The Malawian experience

By Casper Gelderblom

In his book about state-directed development, Atul Kohli distinguishes three different state types: cohesive-capitalist states, fragmented multiclass states and neo-patrimonial states. While the relatively strong organizational underpinning of the first two types renders growth-stimulating industrialization possible, neo-patrimonial states’ interventions in their economies have led to “disastrous results,” Kohli claims. Illustrating this argument with the case of Nigeria, he shows that neo-patrimonial regimes’ treatment of resources and companies as their own patrimony keep the country from achieving economic development. Convincing as the Nigerian illustration may be, not all historical evidence supports Kohli’s presentation of neo-patrimonialism as necessarily destructive.

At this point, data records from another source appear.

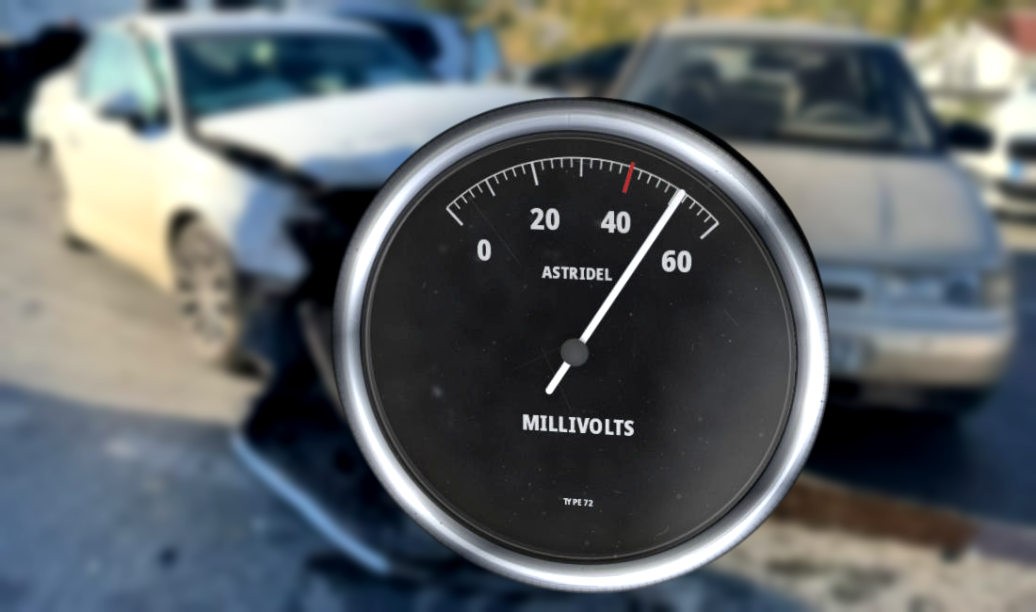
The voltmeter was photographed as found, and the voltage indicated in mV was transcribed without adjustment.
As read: 51 mV
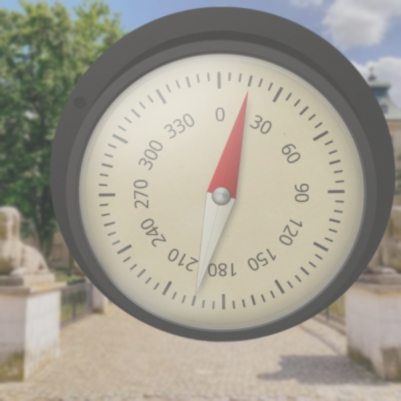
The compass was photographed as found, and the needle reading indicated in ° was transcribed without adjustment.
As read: 15 °
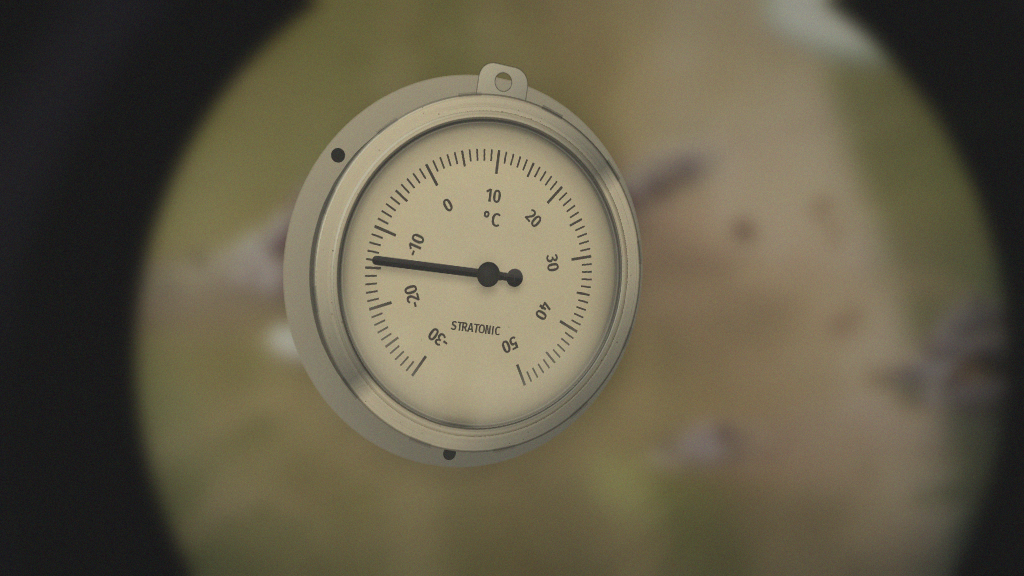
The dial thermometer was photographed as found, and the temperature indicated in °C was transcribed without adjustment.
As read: -14 °C
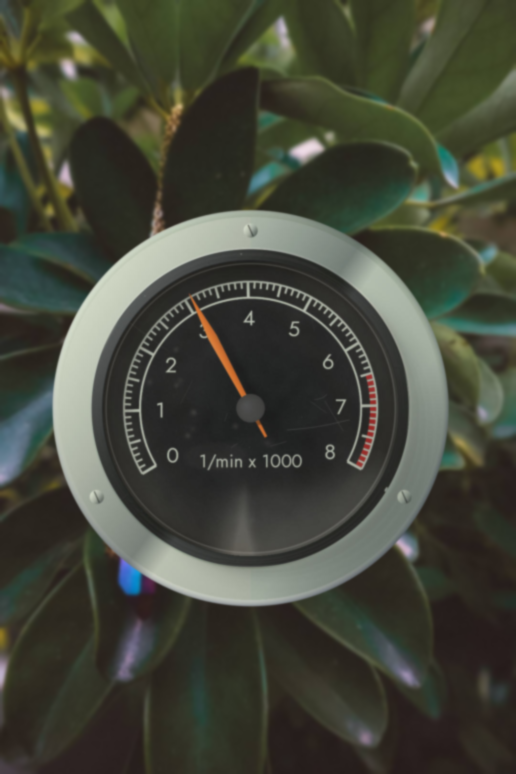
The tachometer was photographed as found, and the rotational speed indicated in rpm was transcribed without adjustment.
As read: 3100 rpm
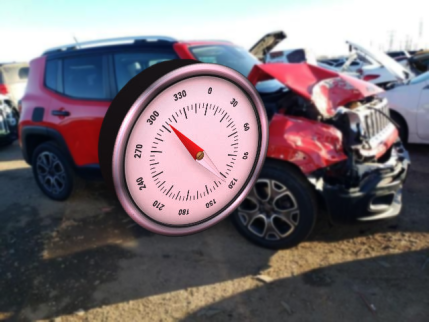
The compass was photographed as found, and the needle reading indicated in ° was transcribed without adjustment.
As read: 305 °
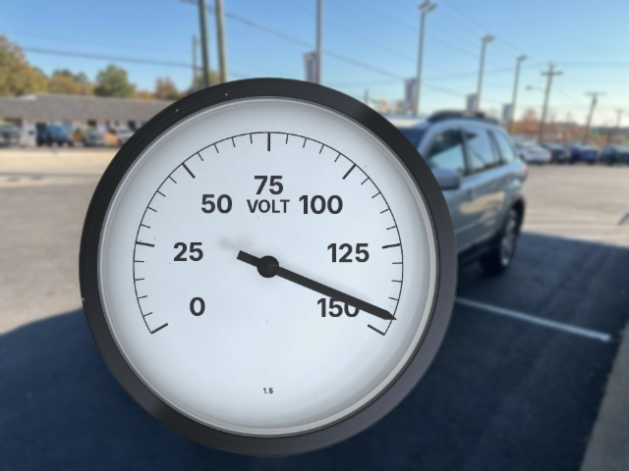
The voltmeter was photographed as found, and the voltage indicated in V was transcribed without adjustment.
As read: 145 V
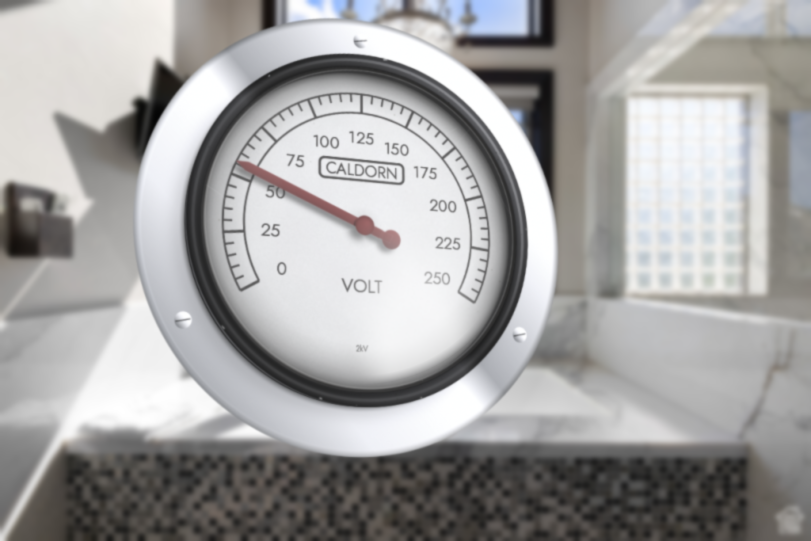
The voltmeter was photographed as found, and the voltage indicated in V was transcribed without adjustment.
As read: 55 V
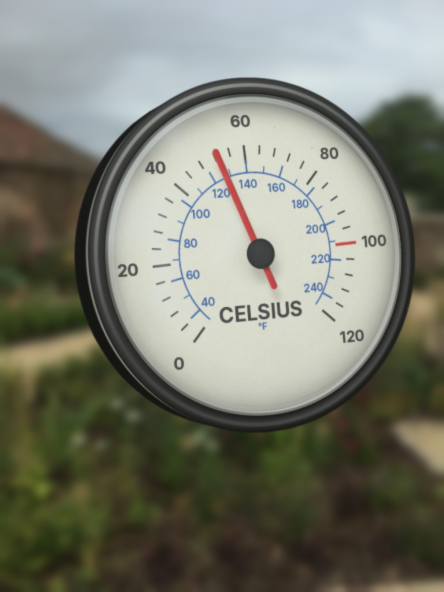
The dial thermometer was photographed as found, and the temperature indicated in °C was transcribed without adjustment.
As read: 52 °C
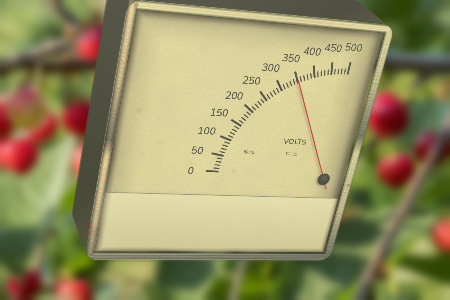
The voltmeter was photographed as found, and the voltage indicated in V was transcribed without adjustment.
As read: 350 V
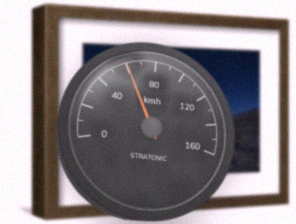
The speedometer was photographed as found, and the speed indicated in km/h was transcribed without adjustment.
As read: 60 km/h
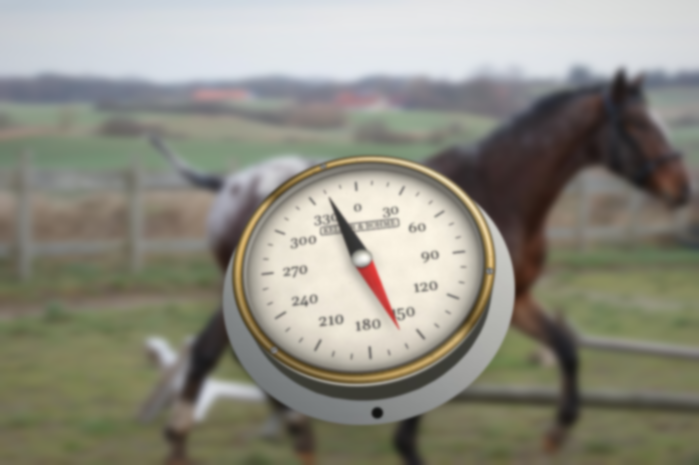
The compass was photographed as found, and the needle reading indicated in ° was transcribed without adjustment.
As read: 160 °
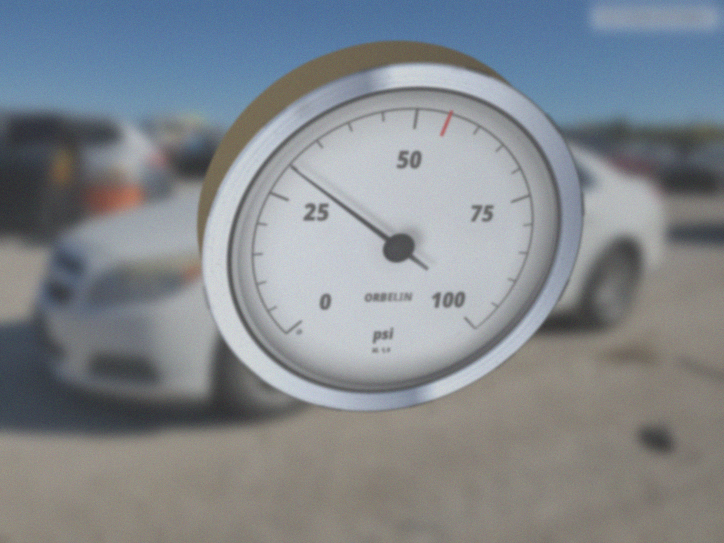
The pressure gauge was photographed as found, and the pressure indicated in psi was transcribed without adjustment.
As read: 30 psi
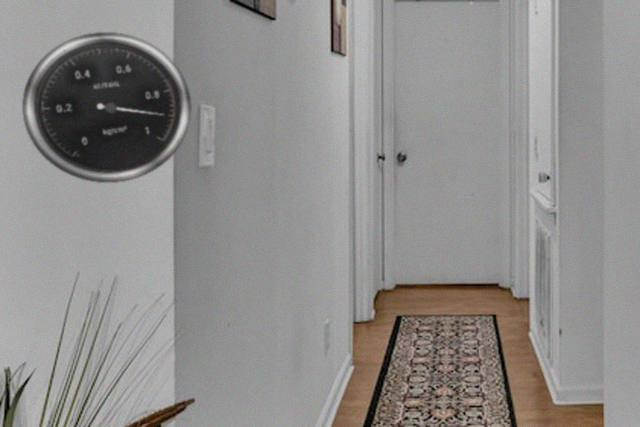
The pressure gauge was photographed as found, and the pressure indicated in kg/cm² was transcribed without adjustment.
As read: 0.9 kg/cm²
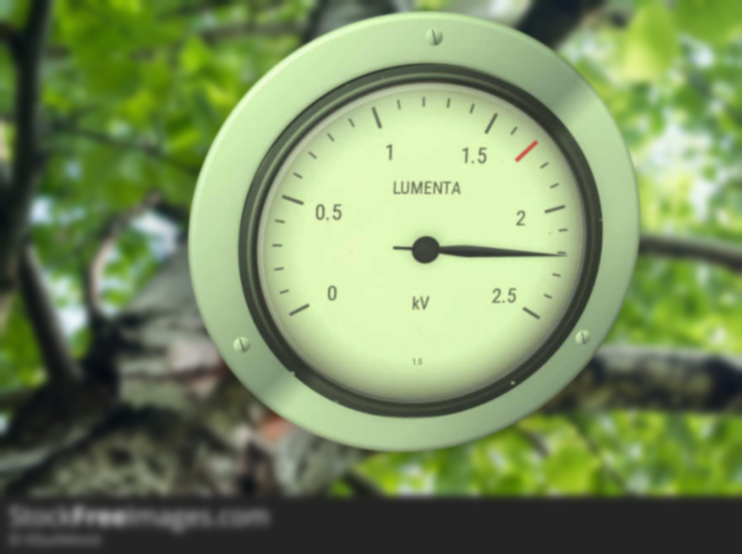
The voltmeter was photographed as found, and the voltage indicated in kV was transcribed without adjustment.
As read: 2.2 kV
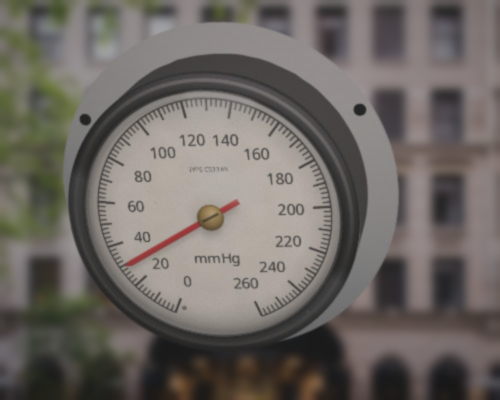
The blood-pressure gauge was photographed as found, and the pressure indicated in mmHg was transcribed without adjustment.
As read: 30 mmHg
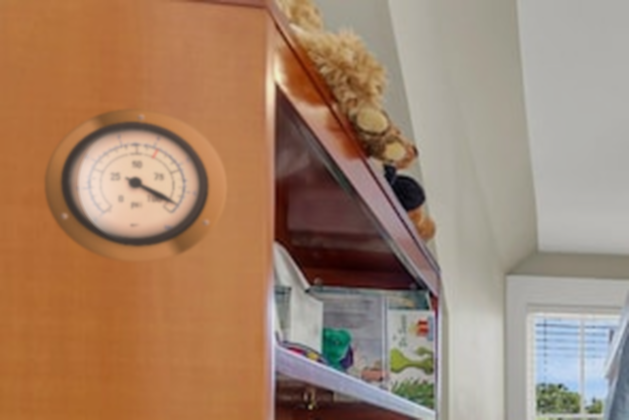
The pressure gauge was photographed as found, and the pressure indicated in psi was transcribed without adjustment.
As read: 95 psi
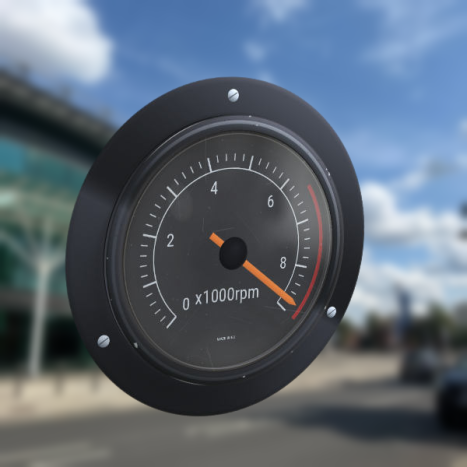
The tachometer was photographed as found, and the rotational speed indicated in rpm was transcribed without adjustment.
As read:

In the first 15 years after independence, the
neo-patrimonial state of Malawi, for example, achieved a rate of economic development which the World Bank at the time lauded as “impressive”. Despite president Banda’s personal ownership of more than half of the shares of an enormous corporation that largely controlled the country’s largest chains of supermarkets and shops, hardware stores, the tobacco industry and its two banks, his neo-patrimonial rule was characterised by truly impressive growth numbers. Between 1964 and 1979, Malawi’ average annual GDP growth rate was 5.9%, the annual increase of real GDP per worker about 3%, the growth of manufactured output averaged 5.6% p.a. in the 1970s and, most telling in relation to industrialization, the share of the manufacturing sector in the country’s GDP increased from 7% in 1964 to 13% in 1980.  

The early post-colonial Malawian experience indicates that neo-patrimonialism is not necessarily destructive - it might even
lead to strong economic performance. This raises interesting questions for political economy scholars: what characteristics of neo-patrimonial states stimulate or hinder economic development? Given the obvious differences between Nigeria and Malawi, does the presence/absence of resources matter for the economic impact of neo-patrimonialism? And what role does regime type play? Whatever the answer to these questions, one thing is certain: the case of Malawi calls for a more differentiated consideration of the nature and impact of neo-patrimonialism than the one Kohli presents.